Segment Open

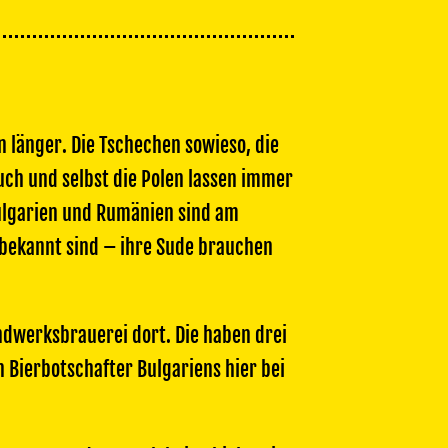
n länger. Die Tschechen sowieso, die
ch und selbst die Polen lassen immer
Bulgarien und Rumänien sind am
bekannt sind – ihre Sude brauchen
ndwerksbrauerei dort. Die haben drei
n Bierbotschafter Bulgariens hier bei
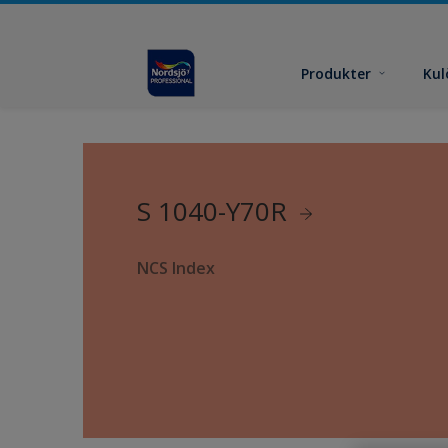
Produkter
Kul
S 1040-Y70R
NCS Index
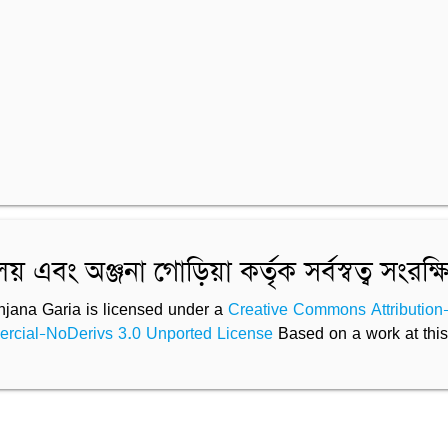
 এবং অঞ্জনা গোড়িয়া কর্তৃক সর্বস্বত্ব সংরক্ষ
 Anjana Garia is licensed under a
Creative Commons Attribution
cial-NoDerivs 3.0 Unported License
Based on a work at this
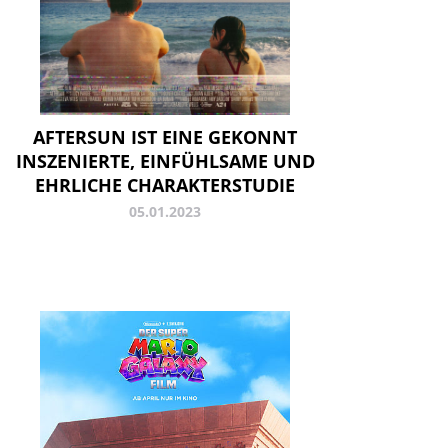
AFTERSUN IST EINE GEKONNT
INSZENIERTE, EINFÜHLSAME UND
EHRLICHE CHARAKTERSTUDIE
05.01.2023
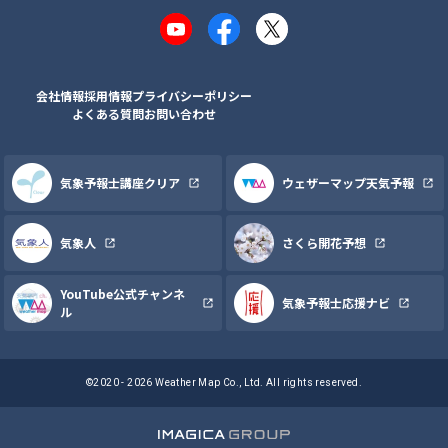
YouTube
Facebook
X
会社情報
採用情報
プライバシーポリシー
よくある質問
お問い合わせ
気象予報士講座クリア
ウェザーマップ天気予報
気象人
さくら開花予想
YouTube公式チャンネ
気象予報士応援ナビ
ル
©2020 - 2026 Weather Map Co., Ltd. All rights reserved.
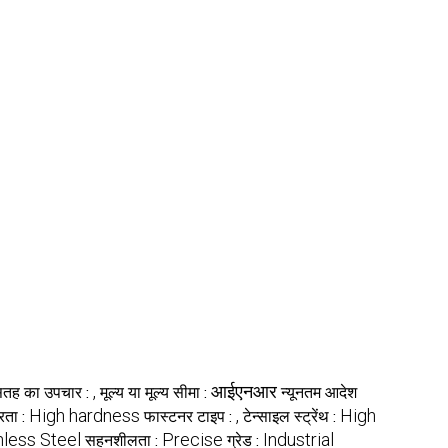
,
आईएनआर
तह का उपचार :
मूल्य या मूल्य सीमा :
न्यूनतम आदेश
High hardness
,
High
रता :
फास्टनर टाइप :
टेन्साइल स्ट्रेंथ :
nless Steel
Precise
Industrial
सहनशीलता :
ग्रेड :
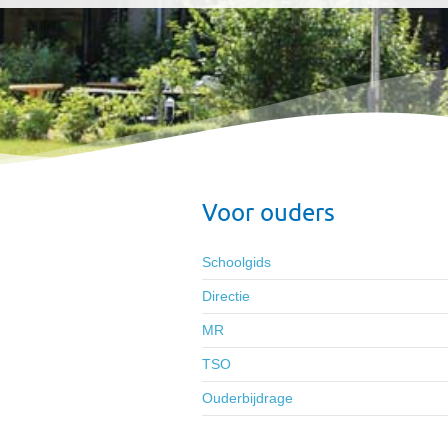
Voor ouders
Schoolgids
Directie
MR
TSO
Ouderbijdrage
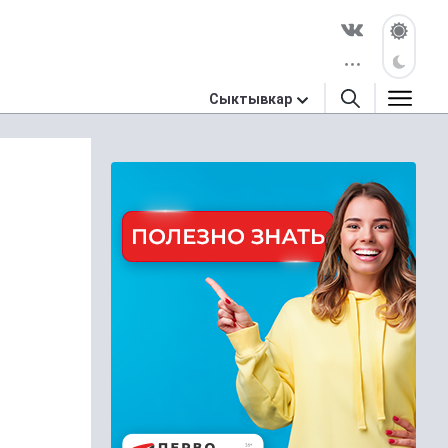
Сыктывкар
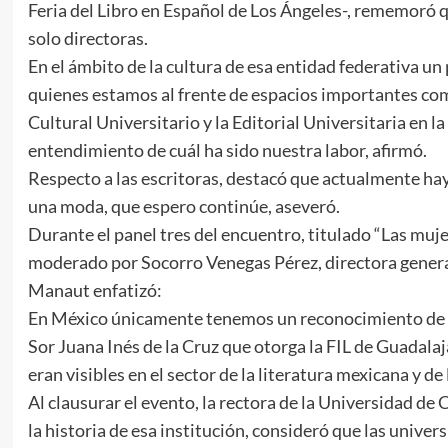
Feria del Libro en Español de Los Ángeles-, rememoró qu
solo directoras.
En el ámbito de la cultura de esa entidad federativa un
quienes estamos al frente de espacios importantes como
Cultural Universitario y la Editorial Universitaria en la
entendimiento de cuál ha sido nuestra labor, afirmó.
Respecto a las escritoras, destacó que actualmente hay
una moda, que espero continúe, aseveró.
Durante el panel tres del encuentro, titulado “Las muje
moderado por Socorro Venegas Pérez, directora genera
Manaut enfatizó:
En México únicamente tenemos un reconocimiento de lit
Sor Juana Inés de la Cruz que otorga la FIL de Guadalaj
eran visibles en el sector de la literatura mexicana y de 
Al clausurar el evento, la rectora de la Universidad de
la historia de esa institución, consideró que las unive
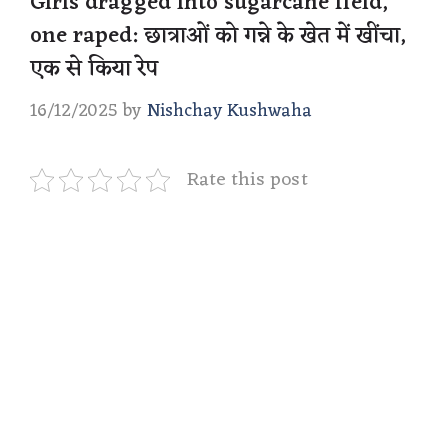
Girls dragged into sugarcane field,
one raped: छात्राओं को गन्ने के खेत में खींचा,
एक से किया रेप
16/12/2025
by
Nishchay Kushwaha
Rate this post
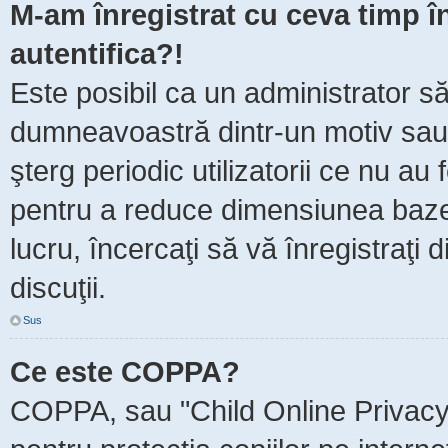
M-am înregistrat cu ceva timp 
autentifica?!
Este posibil ca un administrator să 
dumneavoastră dintr-un motiv sau
şterg periodic utilizatorii ce nu au
pentru a reduce dimensiunea baze
lucru, încercaţi să vă înregistraţi 
discuţii.
Sus
Ce este COPPA?
COPPA, sau "Child Online Privacy 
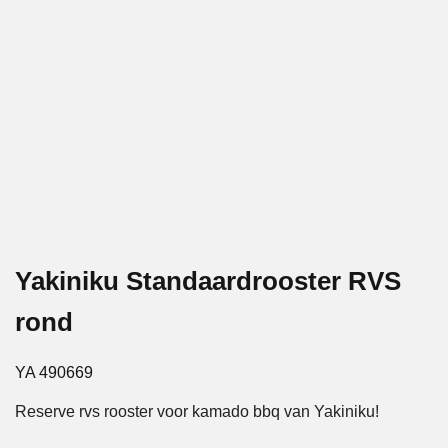
Yakiniku Standaardrooster RVS
rond
YA 490669
Reserve rvs rooster voor kamado bbq van Yakiniku!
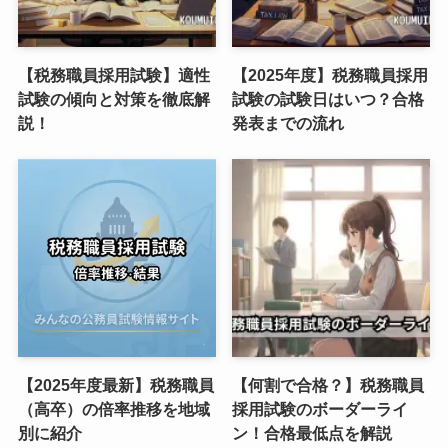
【税務職員採用試験】適性
【2025年度】税務職員採用
試験の傾向と対策を徹底解
試験の試験日はいつ？合格
説！
発表までの流れ
【2025年度最新】税務職員
【何割で合格？】税務職員
（高卒）の倍率推移を地域
採用試験のボーダーライ
別に紹介
ン！合格最低点を解説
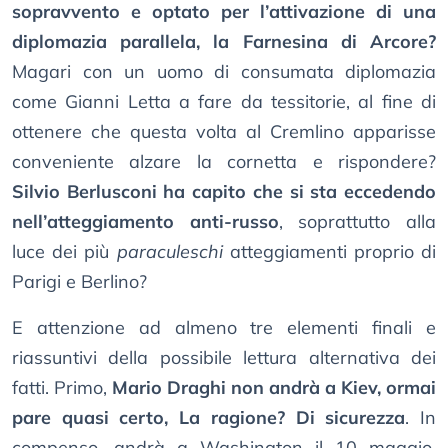
sopravvento e optato per l’attivazione di una
diplomazia parallela, la Farnesina di Arcore?
Magari con un uomo di consumata diplomazia
come Gianni Letta a fare da tessitorie, al fine di
ottenere che questa volta al Cremlino apparisse
conveniente alzare la cornetta e rispondere?
Silvio Berlusconi ha capito che si sta eccedendo
nell’atteggiamento anti-russo
, soprattutto alla
luce dei più
paraculeschi
atteggiamenti proprio di
Parigi e Berlino?
E attenzione ad almeno tre elementi finali e
riassuntivi della possibile lettura alternativa dei
fatti. Primo,
Mario Draghi non andrà a Kiev, ormai
pare quasi certo, La ragione? Di sicurezza
. In
compenso, andrà a Washington il 10 maggio,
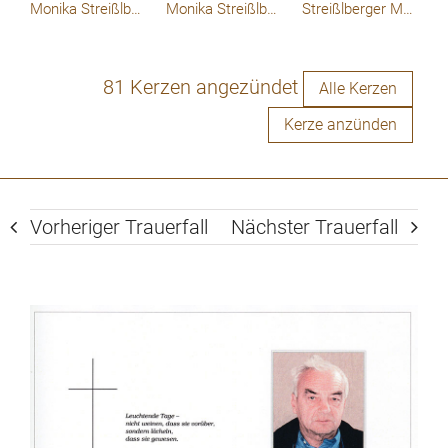
Monika Streißlberger
Monika Streißlberger
Streißlberger Monika
81 Kerzen angezündet
Alle Kerzen
Kerze anzünden
Vorheriger Trauerfall
Nächster Trauerfall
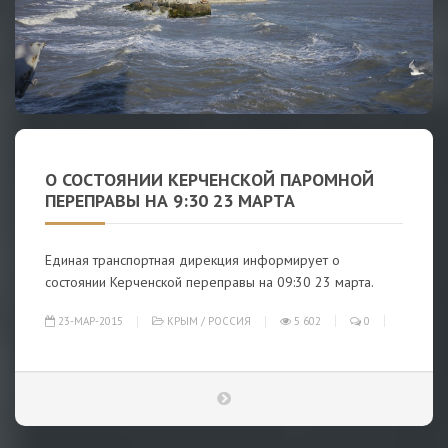
О СОСТОЯНИИ КЕРЧЕНСКОЙ ПАРОМНОЙ
ПЕРЕПРАВЫ НА 9:30 23 МАРТА
Единая транспортная дирекция информирует о
состоянии Керченской переправы на 09:30 23 марта.
23-МАР-2015
КРЫМ
/
РОССИЯ
5 602
0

Segment Closed

The problem =
How many lines in the material above contain the string "COPPA"? Case counts, so match uppercase and lowercase exactly, and reply with the number alone.

Answer box =
2